CAIRO – After days of heavy combat among militias that highlights the chaos in Libya, the U.S. Embassy has been closed and its staff taken to safety in neighboring Tunisia, the State Department said Saturday.
Scores of people have been killed and injured in the battles, which have raged for weeks and shut down the international airport in Tripoli, the capital.
The U.S. Embassy is near where some of the heaviest fighting has occurred, and the rival militias are armed with heavy weapons that fell into their hands after the uprising three years ago that toppled leader Moammar Gadhafi. Several other embassies have been abandoned, and United Nations missions and aid groups also have fled.
According to news accounts, about 150 U.S. personnel made the journey to Tunisia. The Pentagon said the evacuation took about five hours. It occurred under the protection of U.S. F-16 fighters and other aircraft.
For months, the weakness of Libya’s central government has left the country vulnerable to militia-instigated violence. The armed groups, which often break down along ethnic, regional or sectarian lines, were allies in the fight against Gadhafi, but have since turned on one another in a scramble for power and oil wealth.

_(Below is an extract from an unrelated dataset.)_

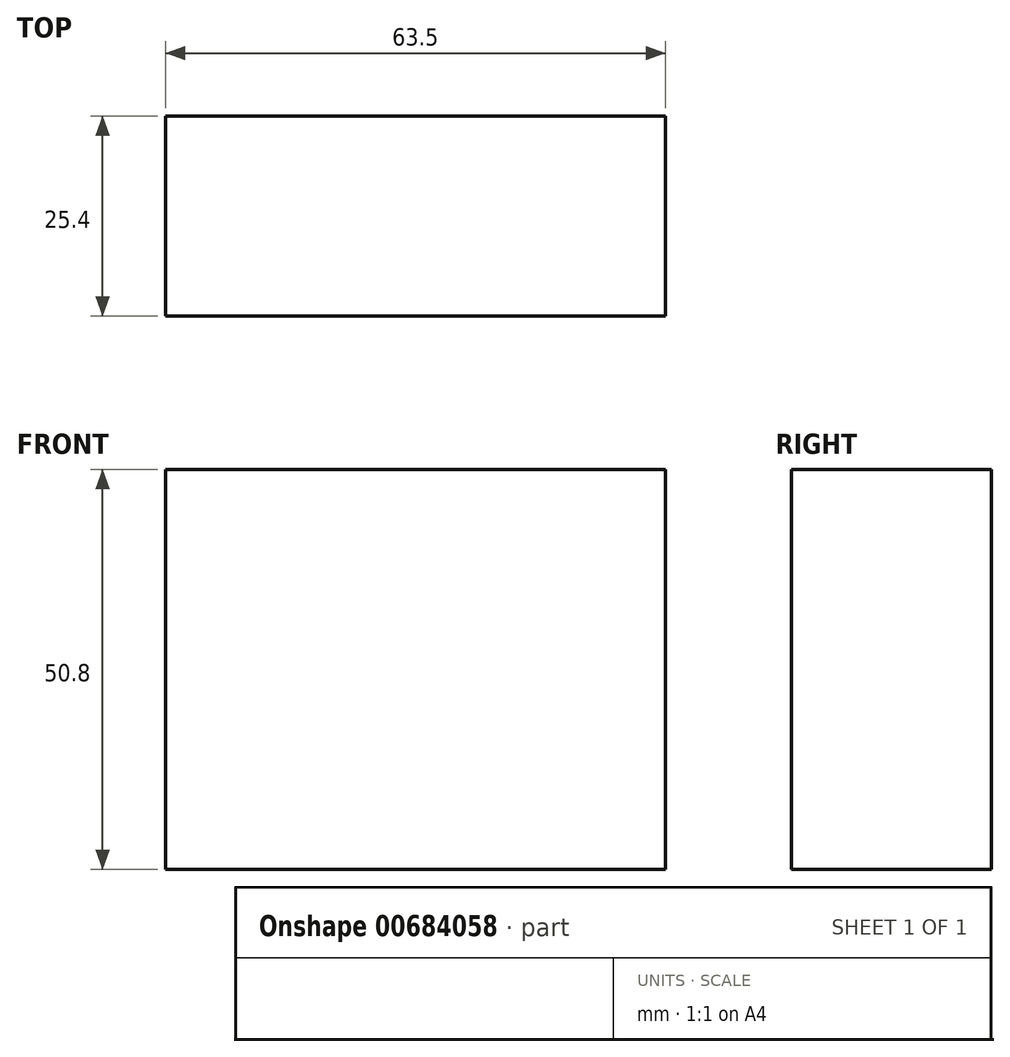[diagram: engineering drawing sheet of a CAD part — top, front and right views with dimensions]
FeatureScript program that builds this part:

The latest battles in Tripoli have mainly been between Islamists from the western city of Misurata and another armed group, the Zintan militia, which took control of the airport months ago and had been put on the government payroll to provide security there.
In an official travel warning, the State Department also urged all Americans who remain in the country to leave immediately, saying the situation is “unpredictable and unstable.”
It said extremist groups in Libya this year had made “several specific threats” against U.S. citizens and interests in the country, and warned that Americans may be risking “kidnapping, violent attacks, or death.”
The threat to U.S. personnel in Libya has been especially sensitive since September 2012, when the U.S. diplomatic compound in the eastern city of Benghazi was attacked and Ambassador Chris Stevens and three other Americans were killed.